The catacombs exert a morbid fascination over the citizens of Paris. They have become the haunt of a group of people known as cataphiles. These lovers of the netherworld hunt out secret entrances to the catacombs and explore the miles upon miles of uncharted tunnels. It has been known for the tunnels to swallow these foolhardy explorers and never to spit them out.
In 1961, a young Parisian named Henry discovered a hidden entrance to the catacombs, and along with six of his friends went deep underground to explore the unknown. After walking through the dust of centuries for a couple of hours, the group's lamps and torches suddenly went out. They were plunged into utter darkness knowing there was nothing worse, for when the lights go out it was said the tunnels change and move.

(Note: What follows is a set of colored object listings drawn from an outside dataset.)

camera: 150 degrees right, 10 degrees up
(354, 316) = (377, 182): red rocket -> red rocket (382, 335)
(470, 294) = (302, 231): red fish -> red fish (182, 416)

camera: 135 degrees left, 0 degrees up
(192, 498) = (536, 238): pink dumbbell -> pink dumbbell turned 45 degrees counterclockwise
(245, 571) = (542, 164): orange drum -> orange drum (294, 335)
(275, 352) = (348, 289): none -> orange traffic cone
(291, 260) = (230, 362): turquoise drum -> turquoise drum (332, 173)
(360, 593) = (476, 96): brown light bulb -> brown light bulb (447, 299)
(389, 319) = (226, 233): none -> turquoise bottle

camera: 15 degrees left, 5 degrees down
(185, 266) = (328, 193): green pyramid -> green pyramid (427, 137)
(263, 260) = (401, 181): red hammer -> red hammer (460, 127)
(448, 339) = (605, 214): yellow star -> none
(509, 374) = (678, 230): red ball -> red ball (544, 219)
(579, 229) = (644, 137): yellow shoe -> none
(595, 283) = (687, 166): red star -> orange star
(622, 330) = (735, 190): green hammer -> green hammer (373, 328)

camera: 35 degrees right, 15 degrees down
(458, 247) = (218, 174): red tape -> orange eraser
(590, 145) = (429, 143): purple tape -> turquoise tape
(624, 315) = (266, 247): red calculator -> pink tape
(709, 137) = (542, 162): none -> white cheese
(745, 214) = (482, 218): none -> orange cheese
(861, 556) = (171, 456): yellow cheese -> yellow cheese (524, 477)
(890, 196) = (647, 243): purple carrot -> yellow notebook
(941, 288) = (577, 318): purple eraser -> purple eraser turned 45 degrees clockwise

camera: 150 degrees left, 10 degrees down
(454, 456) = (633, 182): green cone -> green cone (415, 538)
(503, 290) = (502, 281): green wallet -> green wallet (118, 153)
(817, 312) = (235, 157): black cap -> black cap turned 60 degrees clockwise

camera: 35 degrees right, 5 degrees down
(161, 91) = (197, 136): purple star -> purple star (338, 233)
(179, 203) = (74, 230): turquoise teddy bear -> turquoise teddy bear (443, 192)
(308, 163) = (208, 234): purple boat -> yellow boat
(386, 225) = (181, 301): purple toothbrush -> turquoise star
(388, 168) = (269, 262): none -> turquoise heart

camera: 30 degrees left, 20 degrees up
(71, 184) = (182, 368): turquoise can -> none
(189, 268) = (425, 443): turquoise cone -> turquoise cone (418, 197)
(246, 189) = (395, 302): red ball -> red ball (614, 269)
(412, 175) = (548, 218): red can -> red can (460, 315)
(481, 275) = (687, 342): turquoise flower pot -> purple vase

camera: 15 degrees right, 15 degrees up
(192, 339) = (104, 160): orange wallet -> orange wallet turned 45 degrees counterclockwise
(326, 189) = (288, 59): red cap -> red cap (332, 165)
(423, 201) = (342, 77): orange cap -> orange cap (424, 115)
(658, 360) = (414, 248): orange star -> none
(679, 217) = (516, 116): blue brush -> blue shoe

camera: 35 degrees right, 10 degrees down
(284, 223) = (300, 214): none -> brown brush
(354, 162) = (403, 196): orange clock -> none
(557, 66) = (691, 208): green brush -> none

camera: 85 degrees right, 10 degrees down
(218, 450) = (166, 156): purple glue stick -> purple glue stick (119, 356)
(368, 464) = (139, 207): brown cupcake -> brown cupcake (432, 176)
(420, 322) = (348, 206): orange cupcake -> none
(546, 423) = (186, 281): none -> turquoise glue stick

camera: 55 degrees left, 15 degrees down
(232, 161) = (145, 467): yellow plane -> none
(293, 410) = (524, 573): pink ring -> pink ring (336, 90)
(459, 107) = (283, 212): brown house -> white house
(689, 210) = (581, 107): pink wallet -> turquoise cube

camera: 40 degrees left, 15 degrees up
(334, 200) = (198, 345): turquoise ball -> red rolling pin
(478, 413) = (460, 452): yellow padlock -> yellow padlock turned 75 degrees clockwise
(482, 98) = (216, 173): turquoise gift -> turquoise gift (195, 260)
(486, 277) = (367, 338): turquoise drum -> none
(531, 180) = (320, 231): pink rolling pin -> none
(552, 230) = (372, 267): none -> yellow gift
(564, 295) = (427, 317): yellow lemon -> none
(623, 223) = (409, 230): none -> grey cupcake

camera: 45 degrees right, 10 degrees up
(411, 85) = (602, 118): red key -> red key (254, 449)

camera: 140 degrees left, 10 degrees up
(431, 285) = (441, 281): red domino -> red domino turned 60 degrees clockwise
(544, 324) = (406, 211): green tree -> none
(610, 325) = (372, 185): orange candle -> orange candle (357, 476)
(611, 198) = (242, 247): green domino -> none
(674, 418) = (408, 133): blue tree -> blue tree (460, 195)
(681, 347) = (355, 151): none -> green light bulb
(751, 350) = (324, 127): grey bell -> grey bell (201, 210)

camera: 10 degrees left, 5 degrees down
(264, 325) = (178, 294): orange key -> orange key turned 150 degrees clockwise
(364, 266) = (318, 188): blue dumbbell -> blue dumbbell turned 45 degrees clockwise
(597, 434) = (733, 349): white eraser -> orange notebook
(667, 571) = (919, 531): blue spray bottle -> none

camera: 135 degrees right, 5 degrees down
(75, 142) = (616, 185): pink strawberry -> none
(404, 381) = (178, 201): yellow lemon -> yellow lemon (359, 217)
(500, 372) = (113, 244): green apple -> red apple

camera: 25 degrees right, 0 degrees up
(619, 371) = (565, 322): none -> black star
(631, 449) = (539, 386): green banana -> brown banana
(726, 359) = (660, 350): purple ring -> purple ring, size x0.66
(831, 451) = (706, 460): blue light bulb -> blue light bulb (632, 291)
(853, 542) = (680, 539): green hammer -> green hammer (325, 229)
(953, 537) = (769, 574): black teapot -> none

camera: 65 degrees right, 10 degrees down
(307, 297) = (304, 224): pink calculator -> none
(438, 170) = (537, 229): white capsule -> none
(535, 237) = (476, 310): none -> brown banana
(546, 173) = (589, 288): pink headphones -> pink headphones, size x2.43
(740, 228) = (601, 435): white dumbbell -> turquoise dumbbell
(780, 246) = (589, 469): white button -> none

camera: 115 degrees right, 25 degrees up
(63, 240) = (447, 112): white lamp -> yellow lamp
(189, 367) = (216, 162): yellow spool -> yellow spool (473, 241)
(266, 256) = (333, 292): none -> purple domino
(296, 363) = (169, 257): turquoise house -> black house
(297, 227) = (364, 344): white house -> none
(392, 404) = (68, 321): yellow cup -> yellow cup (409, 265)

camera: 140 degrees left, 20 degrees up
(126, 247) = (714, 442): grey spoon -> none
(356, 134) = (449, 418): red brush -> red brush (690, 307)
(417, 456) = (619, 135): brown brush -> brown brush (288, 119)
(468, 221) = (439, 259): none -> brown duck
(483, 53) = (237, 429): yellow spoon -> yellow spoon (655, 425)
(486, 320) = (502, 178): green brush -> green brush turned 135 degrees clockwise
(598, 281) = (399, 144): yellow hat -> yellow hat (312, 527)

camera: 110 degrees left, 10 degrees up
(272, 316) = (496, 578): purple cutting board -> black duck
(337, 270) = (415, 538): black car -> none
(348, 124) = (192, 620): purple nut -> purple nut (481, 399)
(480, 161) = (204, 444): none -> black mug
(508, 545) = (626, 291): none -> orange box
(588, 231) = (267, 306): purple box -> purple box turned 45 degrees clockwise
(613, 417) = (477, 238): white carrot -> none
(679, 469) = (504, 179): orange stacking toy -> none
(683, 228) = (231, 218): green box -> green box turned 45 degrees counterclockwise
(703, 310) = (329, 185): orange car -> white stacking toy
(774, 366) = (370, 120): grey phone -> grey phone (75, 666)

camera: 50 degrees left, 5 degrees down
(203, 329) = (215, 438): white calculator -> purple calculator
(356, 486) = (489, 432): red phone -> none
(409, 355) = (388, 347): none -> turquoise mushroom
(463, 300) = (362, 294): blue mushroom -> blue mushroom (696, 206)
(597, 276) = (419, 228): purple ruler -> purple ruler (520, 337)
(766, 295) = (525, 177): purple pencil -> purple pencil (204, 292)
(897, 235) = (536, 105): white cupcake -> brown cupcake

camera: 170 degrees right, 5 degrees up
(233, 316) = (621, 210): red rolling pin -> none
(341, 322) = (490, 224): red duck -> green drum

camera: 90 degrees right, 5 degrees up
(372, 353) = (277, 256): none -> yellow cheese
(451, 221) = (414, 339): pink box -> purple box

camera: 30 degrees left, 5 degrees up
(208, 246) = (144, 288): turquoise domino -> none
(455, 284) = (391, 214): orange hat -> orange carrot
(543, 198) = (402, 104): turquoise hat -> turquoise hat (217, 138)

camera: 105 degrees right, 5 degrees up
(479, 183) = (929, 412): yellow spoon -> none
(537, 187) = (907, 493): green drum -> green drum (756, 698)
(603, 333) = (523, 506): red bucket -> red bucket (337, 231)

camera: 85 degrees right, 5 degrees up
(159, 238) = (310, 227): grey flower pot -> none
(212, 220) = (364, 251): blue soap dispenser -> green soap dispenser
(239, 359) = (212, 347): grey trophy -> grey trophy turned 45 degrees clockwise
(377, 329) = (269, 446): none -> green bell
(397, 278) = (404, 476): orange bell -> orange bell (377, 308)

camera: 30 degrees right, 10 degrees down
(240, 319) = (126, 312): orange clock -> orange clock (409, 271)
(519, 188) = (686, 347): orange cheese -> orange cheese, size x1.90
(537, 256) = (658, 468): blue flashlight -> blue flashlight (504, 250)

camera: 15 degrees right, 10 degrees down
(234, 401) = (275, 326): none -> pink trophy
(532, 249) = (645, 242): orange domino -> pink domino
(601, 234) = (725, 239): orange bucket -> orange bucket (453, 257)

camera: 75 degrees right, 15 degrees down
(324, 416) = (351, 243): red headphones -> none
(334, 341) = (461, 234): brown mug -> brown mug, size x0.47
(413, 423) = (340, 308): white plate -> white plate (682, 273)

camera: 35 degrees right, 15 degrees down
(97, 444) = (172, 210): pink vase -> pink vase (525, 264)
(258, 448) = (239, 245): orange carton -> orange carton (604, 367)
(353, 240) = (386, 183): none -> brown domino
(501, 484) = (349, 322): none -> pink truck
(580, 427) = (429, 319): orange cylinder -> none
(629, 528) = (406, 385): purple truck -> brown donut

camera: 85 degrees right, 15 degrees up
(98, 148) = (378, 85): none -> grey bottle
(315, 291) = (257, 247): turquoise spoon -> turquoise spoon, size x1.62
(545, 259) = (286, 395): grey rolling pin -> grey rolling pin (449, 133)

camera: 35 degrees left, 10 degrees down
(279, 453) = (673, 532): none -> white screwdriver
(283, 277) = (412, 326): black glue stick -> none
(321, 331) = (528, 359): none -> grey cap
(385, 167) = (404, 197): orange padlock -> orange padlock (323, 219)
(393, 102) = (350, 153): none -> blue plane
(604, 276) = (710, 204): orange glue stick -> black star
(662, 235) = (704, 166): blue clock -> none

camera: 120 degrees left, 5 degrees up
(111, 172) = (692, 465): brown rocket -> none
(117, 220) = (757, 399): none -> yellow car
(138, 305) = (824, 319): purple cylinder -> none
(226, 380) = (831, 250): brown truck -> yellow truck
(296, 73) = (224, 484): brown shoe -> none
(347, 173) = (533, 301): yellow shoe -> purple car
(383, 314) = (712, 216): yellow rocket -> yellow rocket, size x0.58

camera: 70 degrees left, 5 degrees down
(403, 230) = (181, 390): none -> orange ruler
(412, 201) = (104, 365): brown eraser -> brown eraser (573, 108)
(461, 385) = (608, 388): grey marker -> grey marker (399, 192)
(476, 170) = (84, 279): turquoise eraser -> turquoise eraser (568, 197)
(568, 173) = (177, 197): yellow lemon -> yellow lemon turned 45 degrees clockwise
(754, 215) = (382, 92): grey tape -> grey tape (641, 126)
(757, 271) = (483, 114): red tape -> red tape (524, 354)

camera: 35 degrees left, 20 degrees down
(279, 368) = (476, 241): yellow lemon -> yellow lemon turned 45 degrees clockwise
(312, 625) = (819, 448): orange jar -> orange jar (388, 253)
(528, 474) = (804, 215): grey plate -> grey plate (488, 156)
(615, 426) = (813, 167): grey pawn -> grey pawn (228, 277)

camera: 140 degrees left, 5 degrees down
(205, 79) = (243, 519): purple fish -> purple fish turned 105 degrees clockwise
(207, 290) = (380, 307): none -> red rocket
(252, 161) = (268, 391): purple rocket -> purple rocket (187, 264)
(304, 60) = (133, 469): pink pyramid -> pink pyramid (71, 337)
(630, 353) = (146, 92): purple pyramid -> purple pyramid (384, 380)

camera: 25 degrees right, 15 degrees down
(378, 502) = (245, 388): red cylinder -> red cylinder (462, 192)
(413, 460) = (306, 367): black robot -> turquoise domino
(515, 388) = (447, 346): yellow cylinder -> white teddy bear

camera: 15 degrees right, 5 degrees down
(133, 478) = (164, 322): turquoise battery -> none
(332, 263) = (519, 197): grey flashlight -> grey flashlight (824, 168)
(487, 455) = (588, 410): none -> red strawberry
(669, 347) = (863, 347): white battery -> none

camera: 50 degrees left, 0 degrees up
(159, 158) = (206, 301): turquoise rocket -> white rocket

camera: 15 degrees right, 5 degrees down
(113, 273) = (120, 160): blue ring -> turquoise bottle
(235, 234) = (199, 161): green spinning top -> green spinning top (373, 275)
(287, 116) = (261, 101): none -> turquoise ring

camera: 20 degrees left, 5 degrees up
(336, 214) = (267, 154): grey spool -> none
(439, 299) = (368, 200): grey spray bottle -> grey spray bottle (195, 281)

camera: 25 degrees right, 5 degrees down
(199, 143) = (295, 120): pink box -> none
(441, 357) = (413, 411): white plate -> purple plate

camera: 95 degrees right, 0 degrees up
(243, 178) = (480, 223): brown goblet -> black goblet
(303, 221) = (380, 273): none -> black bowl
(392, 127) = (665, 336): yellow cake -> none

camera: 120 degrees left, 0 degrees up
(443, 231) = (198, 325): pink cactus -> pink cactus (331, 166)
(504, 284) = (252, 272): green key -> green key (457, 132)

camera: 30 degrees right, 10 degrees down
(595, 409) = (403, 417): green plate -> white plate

The group huddled together and prayer hard. Suddenly, Henry's torch flickered back on and they heaved a collective sigh of relief. As Henry knew the tunnels better than anyone, the group held hands with Henry leading their way. All the way back to the surface Henry could feel his friend Louis gripping his hand hard. As he approached the entrance, Henry turned to his friends with a whoop of triumph. His whoop turned to a scream of terror when he saw they were not there; only a black shadow which left his hand and drifted back down the tunnel. He never saw his friends again.
A more recent story concerns a female “cataphile” who became separated from her friends while exploring the tunnels. She had seen a light glimmering in the distance and had followed it thinking someone was lost. The light always moved ahead of her, no matter how fast she went. She began to call to her friends for help, but could only hear her own cries echoing back. She ran faster until she eventually came to a dead-end where the most gruesome sight met her eyes. Propped against the wall was a skeleton in ragged clothes wearing modern day trainers. The young girl turned and ran, blind with terror, a dark shadow following her through the twists and turns of the tunnels. She was lucky and managed to find her way out. She was later found huddled in the corner of a café, smeared in blood and dust with a vacant stare in her eyes.
A multitude of angry spirits roam the winding tunnels, seeking someone or something to blame. The catacombs are no respecter of peace, and it would be impossible for these civilians of the past to rest while crushed and crammed, suffocating amongst another's bones. There are no noblemen's bones intermingled with those of peasants and generations of families separated in death as they were not in life.
Many people are gripped by a sharp terror when descending the spiral staircase that leads to the main bone depository. They hear voices and whispers and muffled cries of anguish, maybe the souls of mothers searching through the piles of bones for their infants so cruelly ripped from their arms. Their bones meant to rest together, are now scattered far and wide.
Cameras and camcorders stop working, or if a picture is developed it is usually filled with odd mists and lights. When the clamor of modern day Paris rattling above their heads and the unwelcome arrival of tourists, it is any wonder the generations of deceased wish to vent their indignation.